Sarie Mairs Slee, a trained musician and dancer, has been working in the messy territories between dance and theatre for the last fifteen years. She is a Lecturer in Dance at the University of Salford and works as an artist/academic across choreography, devising and writing. From 2010-2013, her work has focused on collaboration with Studio Matejka, a performance laboratory ensemble in permanent residence at the Grotowksi Institute in Wroclaw, Poland.
Since 2013, her creative work has delved into interdisciplinary collaboration, working with a range of writers, composers, designers and performers to the performative possibilities of the body in creative action.
Scott Thurston

Scott Thurston has been writing and publishing poetry for over two decades and, in the last six years, has explored the possibilities of poetry and movement in work with national and international artists. His last four poetry publications, Draft Vicinity (2018), Poems for the Dance (2017), Figure Detached Figure Impermanent (2014) and Reverses Heart’s Reassembly (2011), draw on these rich experiences. Scott was recently interviewed on Radio 3’s The Verb on a special programme exploring ‘The Language of Dance’.
Clarissa Smith

Clarissa Smith is a dancer artist and facilitator. She has a growing interest in the inner workings of dance and performance arts projects, and the way dance can assist people with neurogenic communication disorders. She aims to work as a dance producer and dance movement psychotherapist. Clarissa studied Dance at the University of Salford and during this time worked as administrator for Kapow Dance. It was from this experience that led her to delve deeper into what you don’t see as an audience member, the hard work put in to make everything happen.
Kate Adams

Kate Adams is a dramaturg, performance maker, and university lecturer. She works between performance art, dance, poetry and theatre, but common to all is an interest in working across languages and in the interstices of the personal and political. In her recent solo work, she addresses grief and loss in And by the Way the Cat is Dead, and misunderstandings across languages and cultures in Μα Ποια Πάπια (or I’m not a Pheasant Plucker). Both works use humour and fragments of autobiographical stories to create a shared experience with the audience defined by trust, intimacy and vulnerability. As a researcher, Kate’s central interest is in how hospitable vulnerability on stage can be a means of engaging the audience as witness or participant.
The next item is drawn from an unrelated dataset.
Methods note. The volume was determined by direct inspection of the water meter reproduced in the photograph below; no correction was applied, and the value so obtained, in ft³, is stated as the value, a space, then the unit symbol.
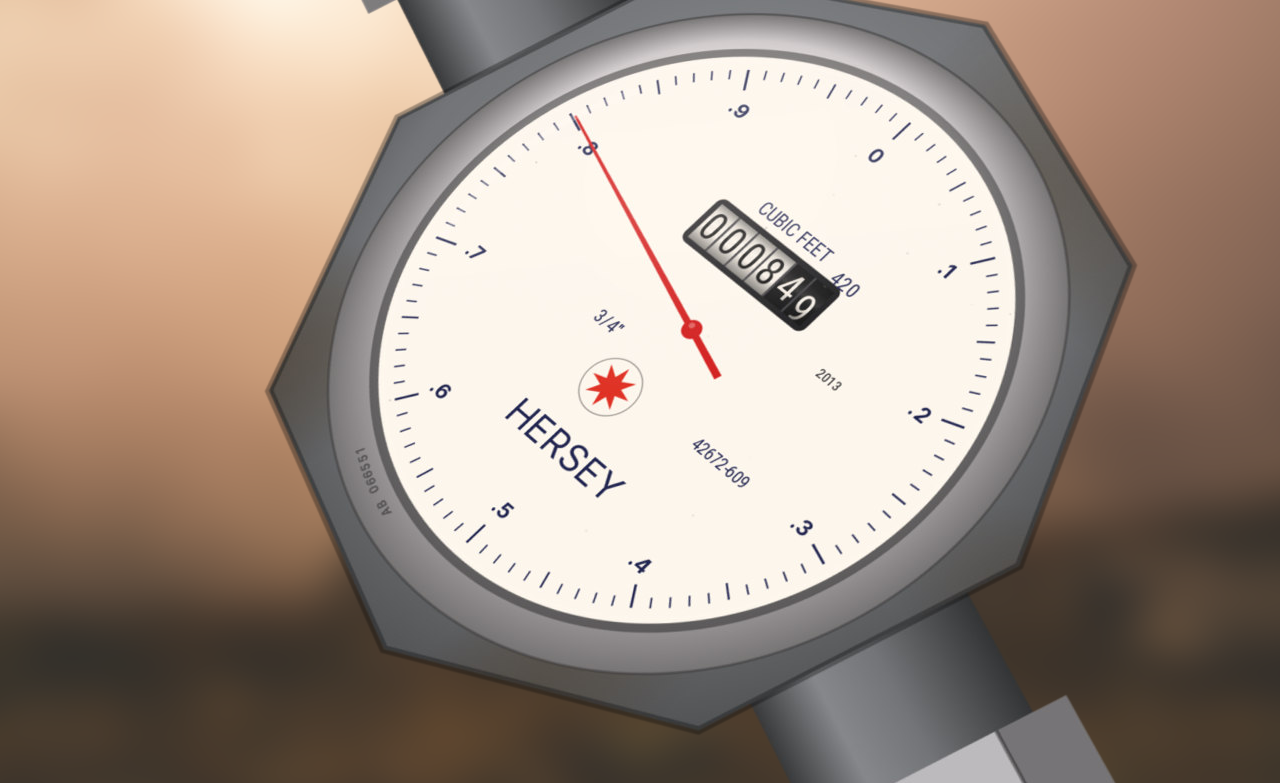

She has also collaborated for the past five years with choreographer, Medie Megas, most recently for the site specific work, Trapped, at the National Theatre of Greece.
Oren Lieberman

Oren Lieberman has developed a wide-ranging practice as an architect, teacher, exhibitor, initiator and curator of events and symposia as well as exhibitions, and as a writer and publisher. Within the broad area of critical spatial practices, he focuses particularly on performative practices which entangle knowledge, methodologies and techniques from various disciplines, including architecture, performance (particularly choreography, devising, and improvisation), geography, anthropology, and sociology. In this area there are various ‘matters of concern’, including the role architecture and its processes of production plays in the construction of political practices and the establishment of the ‘common’; the both/and of relationality/contingency and the durability of things; critical pedagogy through embodied practices and a focus on an individual’s development; and research as intraventional. His research and teaching attends to our ability, as academics, practitioners, and students, to transform and produce space – sites, events, encounters – bodily and materially: we make a difference, we transform.